• [TRECHO SELECIONADO]:
Isso parece uma afirmação perfeitamente simples, e de certo modo o é; entretanto, devemos nos deter um momento para considerá-la, porque se algum erro se comete acerca do seu significado, a metafísica de Tomás de Aquino, como um todo, perde o seu significado original.

No pensamento de Tomás de Aquino, o significado da fórmula é claro. Uma das nossas primeiras observações sobre as relações entre essência e existência foi que a existência é mais perfeita do que a essência. Na fórmula: ser é tudo aquilo que tem um ato em virtude do qual ele é, não há dúvida que o elemento determinante é o ato de ser. É o que o próprio Tomás diz repetidamente: “este nome, Ser, se toma do próprio ato que nós chamamos Ser”. (Met., IV, 1. 2, n. 558) De fato, ser realmente é ser sendo.

Tomando-o literalmente, isto implica a consequência de que a noção de ser inclui necessariamente uma referência explícita ou implícita ao ato de ser que Tomás chama esse. Na medida em que a metafísica é a ciência do ser enquanto ser, chegamos também à seguinte conclusão: toda afirmação de ordem metafísica, tomada precisamente enquanto metafísica, tem uma referência explícita ou implícita ao ato de ser. E, de fato, esta é uma das características mais autênticas da noção metafísica do ser, e da ciência do ser na doutrina de São Tomás de Aquino. Se algum filósofo ou teólogo, ainda que se considere tomista, ensinar uma metafísica na qual a noção de ser é concebível separadamente da noção de existência atual, ele pode ficar certo de que, desde o primeiro momento de sua especulação, já se separa de Tomás de Aquino.

• [OS DADOS]:
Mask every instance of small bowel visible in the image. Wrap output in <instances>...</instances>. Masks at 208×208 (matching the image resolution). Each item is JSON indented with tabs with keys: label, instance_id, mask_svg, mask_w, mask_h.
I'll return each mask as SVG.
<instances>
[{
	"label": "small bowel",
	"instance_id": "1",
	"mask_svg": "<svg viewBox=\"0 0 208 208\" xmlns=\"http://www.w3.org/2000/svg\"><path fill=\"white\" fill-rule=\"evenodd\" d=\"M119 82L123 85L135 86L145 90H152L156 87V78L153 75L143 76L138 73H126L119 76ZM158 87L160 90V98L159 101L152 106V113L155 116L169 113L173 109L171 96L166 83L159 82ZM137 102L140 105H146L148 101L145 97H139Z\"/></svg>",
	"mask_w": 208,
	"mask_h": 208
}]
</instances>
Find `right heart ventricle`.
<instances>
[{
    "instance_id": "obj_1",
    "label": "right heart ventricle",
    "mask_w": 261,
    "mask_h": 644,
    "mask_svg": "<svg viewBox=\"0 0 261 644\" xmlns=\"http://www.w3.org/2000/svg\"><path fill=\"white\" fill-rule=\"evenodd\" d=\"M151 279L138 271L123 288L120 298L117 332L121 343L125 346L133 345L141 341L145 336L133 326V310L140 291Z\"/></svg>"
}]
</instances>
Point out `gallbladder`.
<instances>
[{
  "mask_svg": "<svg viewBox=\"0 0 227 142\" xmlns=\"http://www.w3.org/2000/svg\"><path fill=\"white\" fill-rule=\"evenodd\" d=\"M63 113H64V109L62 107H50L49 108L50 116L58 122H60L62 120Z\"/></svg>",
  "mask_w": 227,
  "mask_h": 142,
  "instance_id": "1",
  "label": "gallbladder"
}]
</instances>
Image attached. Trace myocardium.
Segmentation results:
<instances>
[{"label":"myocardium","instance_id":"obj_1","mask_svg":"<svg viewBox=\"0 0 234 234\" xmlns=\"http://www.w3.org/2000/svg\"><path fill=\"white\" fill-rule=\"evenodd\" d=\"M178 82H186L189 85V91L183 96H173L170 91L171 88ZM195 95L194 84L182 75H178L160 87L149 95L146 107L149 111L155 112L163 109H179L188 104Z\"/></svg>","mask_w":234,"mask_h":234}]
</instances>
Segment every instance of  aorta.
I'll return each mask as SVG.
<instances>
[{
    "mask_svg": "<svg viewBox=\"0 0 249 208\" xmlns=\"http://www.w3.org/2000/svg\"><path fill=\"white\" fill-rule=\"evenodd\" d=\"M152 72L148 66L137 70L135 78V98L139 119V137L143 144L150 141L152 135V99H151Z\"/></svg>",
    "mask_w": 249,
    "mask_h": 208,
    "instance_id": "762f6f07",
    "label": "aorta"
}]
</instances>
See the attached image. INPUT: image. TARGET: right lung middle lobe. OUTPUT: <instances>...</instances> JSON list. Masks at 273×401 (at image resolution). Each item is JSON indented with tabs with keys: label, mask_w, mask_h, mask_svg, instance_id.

• [TAREFA 1]:
De acordo com o trecho sobre a metafísica de Tomás de Aquino, o que é mais perfeito do que a essência?
• [TAREFA 2]:
Reproduza sem alterações as linhas da listagem, desde a linha que contém "Segment every instance" até o final da listagem, incluindo ambas as extremidades.

• [RESPOSTA CORRETA 1]:
A existência.

• [RESPOSTA CORRETA 2]:
Segment every instance of  aorta.
I'll return each mask as SVG.
<instances>
[{
    "mask_svg": "<svg viewBox=\"0 0 249 208\" xmlns=\"http://www.w3.org/2000/svg\"><path fill=\"white\" fill-rule=\"evenodd\" d=\"M152 72L148 66L137 70L135 78V98L139 119V137L143 144L150 141L152 135V99H151Z\"/></svg>",
    "mask_w": 249,
    "mask_h": 208,
    "instance_id": "762f6f07",
    "label": "aorta"
}]
</instances>
See the attached image. INPUT: image. TARGET: right lung middle lobe. OUTPUT: <instances>...</instances> JSON list. Masks at 273×401 (at image resolution). Each item is JSON indented with tabs with keys: label, mask_w, mask_h, mask_svg, instance_id.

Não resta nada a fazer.